I did not realize that I was also just…diffreent. I didn’t think of things in the way other people did, but I didn’t know why or how to correct it. For example, other girls liked to play with dolls; I never did. I like stuffed animals because you could cuddle them and they felt squicshy and comforting. I didn’t realize until much later that this was because of my sensory issues, but I always felt better after hugging a plushie.

I also felt as if other kids were talking to each other in a language I could not undrestand. I remember going through the motions and hoping that no one would notice that I did not know what the hell I was doing. I basically shut up and didn’t say anything that would make me a target.

In addition, my father had a weird idea of what was supposed to be kept ‘secret’. The example I always give is when I was a kid, he and my mother were out playing tennis with some friends.

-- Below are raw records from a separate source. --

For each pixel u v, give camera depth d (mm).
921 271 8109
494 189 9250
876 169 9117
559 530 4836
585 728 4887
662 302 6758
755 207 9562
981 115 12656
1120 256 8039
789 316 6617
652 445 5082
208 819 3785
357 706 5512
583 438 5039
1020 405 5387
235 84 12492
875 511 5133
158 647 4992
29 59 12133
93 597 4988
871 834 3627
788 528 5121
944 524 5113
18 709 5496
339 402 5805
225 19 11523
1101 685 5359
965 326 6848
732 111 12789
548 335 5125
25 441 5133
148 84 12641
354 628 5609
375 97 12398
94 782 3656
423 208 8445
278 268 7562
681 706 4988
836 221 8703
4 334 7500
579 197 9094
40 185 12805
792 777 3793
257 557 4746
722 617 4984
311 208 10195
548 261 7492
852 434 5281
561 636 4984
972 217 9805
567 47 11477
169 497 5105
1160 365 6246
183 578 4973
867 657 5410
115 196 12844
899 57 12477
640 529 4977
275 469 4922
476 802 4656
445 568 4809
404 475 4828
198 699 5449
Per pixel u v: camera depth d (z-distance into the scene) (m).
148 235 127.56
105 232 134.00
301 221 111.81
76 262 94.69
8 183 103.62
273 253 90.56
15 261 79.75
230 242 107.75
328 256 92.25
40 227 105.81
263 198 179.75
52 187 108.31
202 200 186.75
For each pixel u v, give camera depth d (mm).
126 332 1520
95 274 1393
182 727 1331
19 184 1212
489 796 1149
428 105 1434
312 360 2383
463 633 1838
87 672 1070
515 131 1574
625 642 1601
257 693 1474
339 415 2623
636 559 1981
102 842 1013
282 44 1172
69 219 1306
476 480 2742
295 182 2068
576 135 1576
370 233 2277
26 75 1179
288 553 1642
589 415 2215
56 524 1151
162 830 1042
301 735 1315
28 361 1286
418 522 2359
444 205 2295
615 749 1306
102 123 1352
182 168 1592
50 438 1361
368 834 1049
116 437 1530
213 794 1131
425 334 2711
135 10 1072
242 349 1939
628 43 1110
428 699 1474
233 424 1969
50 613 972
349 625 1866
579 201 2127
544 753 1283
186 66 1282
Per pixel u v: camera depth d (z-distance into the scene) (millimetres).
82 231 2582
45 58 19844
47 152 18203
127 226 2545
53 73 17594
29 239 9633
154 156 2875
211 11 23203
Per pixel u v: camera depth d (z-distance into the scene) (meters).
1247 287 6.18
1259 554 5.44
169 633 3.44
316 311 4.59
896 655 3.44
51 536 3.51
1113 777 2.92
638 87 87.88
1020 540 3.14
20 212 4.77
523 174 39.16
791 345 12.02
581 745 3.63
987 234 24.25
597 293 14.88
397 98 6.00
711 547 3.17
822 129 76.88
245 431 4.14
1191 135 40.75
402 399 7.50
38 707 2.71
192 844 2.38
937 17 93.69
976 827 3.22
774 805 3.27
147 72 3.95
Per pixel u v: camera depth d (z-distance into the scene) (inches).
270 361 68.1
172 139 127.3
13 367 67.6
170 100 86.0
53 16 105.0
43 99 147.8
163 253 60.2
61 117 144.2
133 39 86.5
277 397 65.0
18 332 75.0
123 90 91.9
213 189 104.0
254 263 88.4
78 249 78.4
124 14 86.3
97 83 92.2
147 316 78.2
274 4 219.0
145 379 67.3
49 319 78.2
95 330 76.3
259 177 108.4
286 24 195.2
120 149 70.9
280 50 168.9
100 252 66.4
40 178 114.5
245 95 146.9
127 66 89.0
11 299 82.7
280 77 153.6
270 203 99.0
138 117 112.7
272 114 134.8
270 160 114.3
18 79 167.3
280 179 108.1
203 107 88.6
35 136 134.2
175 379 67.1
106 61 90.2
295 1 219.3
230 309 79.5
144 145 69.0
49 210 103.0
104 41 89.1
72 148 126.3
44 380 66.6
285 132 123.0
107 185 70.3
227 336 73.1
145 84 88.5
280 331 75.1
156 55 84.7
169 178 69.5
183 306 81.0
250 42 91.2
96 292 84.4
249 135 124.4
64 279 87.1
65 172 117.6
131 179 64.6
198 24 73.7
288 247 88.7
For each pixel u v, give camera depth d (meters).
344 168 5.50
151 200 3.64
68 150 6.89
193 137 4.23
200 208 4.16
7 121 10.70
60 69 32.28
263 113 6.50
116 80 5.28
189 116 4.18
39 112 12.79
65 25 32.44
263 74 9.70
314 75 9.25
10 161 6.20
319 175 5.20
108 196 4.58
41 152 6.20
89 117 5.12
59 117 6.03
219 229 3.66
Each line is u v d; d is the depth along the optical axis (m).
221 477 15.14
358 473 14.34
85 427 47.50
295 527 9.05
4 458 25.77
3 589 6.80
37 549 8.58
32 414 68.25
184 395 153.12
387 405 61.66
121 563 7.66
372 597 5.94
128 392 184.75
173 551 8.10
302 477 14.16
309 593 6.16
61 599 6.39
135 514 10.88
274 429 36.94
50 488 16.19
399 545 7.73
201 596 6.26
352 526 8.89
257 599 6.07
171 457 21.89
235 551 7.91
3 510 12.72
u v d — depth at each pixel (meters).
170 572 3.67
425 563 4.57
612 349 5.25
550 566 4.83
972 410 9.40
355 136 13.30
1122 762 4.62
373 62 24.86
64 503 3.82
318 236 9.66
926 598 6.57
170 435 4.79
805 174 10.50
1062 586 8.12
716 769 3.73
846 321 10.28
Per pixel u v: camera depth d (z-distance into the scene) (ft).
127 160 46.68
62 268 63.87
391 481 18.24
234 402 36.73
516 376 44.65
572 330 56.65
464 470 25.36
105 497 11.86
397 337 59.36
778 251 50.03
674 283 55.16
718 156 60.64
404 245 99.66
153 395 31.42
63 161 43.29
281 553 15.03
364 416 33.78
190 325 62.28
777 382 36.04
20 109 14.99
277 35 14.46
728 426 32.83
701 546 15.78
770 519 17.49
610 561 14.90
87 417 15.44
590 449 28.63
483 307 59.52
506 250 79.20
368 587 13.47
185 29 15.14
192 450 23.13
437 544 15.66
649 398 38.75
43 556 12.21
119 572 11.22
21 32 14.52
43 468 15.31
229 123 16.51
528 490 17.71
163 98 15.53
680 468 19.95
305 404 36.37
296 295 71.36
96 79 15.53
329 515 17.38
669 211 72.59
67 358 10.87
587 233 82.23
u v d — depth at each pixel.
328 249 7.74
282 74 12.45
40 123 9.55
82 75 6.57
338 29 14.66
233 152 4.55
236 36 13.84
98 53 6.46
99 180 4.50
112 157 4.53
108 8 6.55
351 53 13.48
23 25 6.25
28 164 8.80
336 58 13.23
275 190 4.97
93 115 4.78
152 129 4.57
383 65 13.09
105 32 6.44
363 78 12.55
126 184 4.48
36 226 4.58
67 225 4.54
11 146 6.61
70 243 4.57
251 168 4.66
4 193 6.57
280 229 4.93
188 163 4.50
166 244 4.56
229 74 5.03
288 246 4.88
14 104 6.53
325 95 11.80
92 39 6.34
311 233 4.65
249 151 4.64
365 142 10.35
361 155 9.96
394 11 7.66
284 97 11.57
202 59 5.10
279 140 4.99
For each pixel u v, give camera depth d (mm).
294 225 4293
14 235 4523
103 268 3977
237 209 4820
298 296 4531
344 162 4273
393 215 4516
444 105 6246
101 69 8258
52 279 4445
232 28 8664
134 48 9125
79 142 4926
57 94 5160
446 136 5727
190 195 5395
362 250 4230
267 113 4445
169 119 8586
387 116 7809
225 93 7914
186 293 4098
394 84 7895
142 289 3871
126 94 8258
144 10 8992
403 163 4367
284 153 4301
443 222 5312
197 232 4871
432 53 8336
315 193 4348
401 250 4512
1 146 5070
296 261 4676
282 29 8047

Another woman from church called and asked for my father. I said that he was playing tennis with some friends and thought nothing of it.

When they got home, I told my father about his friend calling and mentioned that I had said he was playing tennis with some friends. He lost his mind and yelled at me for telling her where he was. I was befuddled and a bit scared because I had no idea why he was so angry with me. He claimed I should not have told the woman what he was doing because she had lost face because of it. I had no idea what he meant. I figured it out years later that somehow, it was disparaging her not to be invited to a tennis outing with church friends.

Even later, I realized that it went deeper than that. She was probably either an ex-mistress or more likely, a prospective mistress-to-be. In other words, he wanted to keep her dangling on the hook.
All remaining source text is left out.